An investor — private equity fund, search fund, or investor group — who acquires a business primarily for the financial return it can generate, rather than for operational synergies.

Definition

A financial buyer is an investor whose main objective is return on invested capital. This could be a private equity fund, a search fund, a family office, or a group of private investors. Unlike the strategic buyer, they don’t necessarily own a business in your sector and they aren’t looking for operational synergies.

In French-language Quebec documentation, you’ll see acheteur financier used for the same concept.

Their model is simple: buy a profitable business, optimize it over three to seven years, then sell it at a higher price.

Why the financial buyer matters in a business sale

Financial buyers represent a growing share of SME transactions in Quebec. They have significant capital and well-oiled acquisition processes, which can speed up closing. For an owner looking to sell, they’re a pool of potential buyers you shouldn’t ignore.

That said, their approach is fundamentally different from a strategic buyer’s. Since they don’t have synergies to capture, their valuation rests strictly on your business’s cash flows and growth potential. That generally translates into more conservative valuation multiples — often 3.5 to 5 times EBITDA for a typical SME.

Another aspect to consider: financial buyers frequently use the LBO (leveraged buyout) as a financing structure. They put down equity and borrow the rest, which means your business’s repayment capacity directly shapes the price they can offer. It’s also common for them to ask the owner to stay involved during a transition period of one to three years, or to propose a portion of the price as an earn-out tied to future performance.
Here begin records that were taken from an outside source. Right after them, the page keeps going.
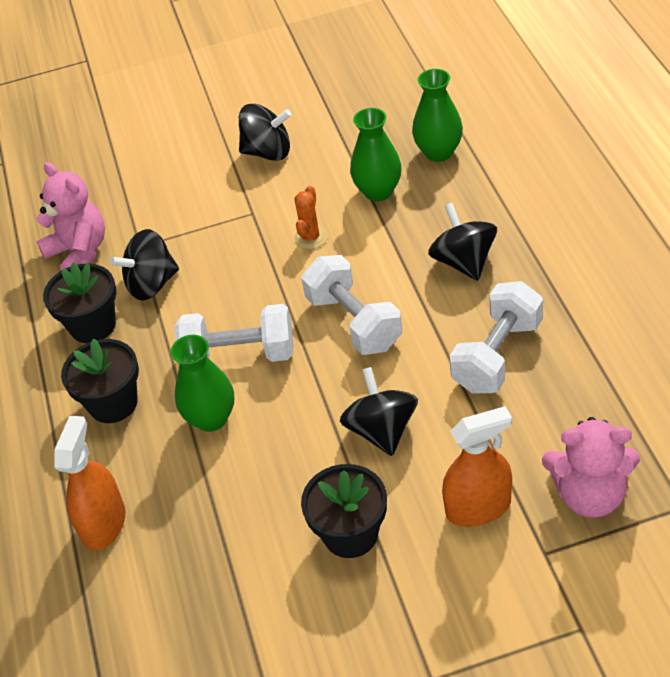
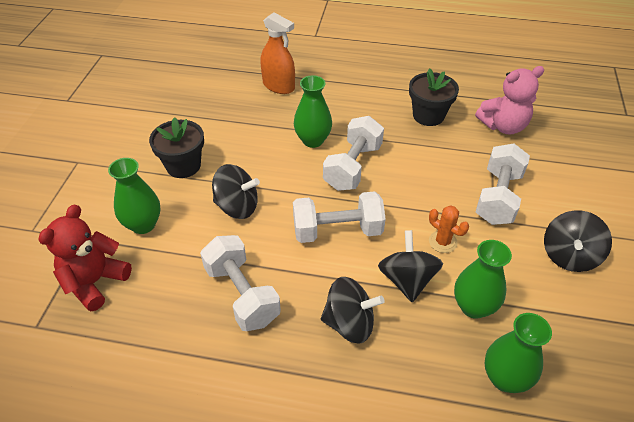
camera: 110 degrees right, 0 degrees up
black flower pot [61,339,139,423] -> none
black spinning top [110,229,179,301] -> black spinning top moved to [378,230,443,302]
orange spray bottle [442,406,512,527] -> green vase [108,158,161,234]
pink teddy bear [542,417,640,518] -> red teddy bear [38,204,132,311]
none -> white dumbbell [476,143,530,225]

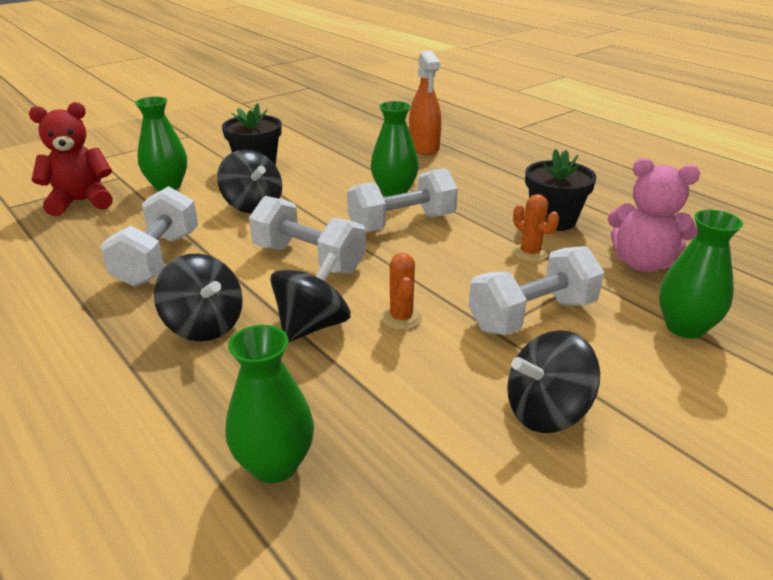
camera: 40 degrees right, 15 degrees down
green vase [454,240,512,319] -> green vase moved to [659,210,743,339]
none -> orange cactus [513,194,559,262]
What every seller should know

  • Financial buyers generally offer lower multiples than strategic buyers, but their acquisition process can be faster and more structured.
  • Expect to be asked to stay involved in the business for a transition period — often 12 to 36 months.
  • Private equity funds often practice “buy-and-build” (sequential acquisitions): your business could serve as a platform for other acquisitions in your sector.
  • The portion of the price paid in cash at closing is often lower than with a strategic buyer — part may be contingent (earn-out) or deferred (vendor take-back).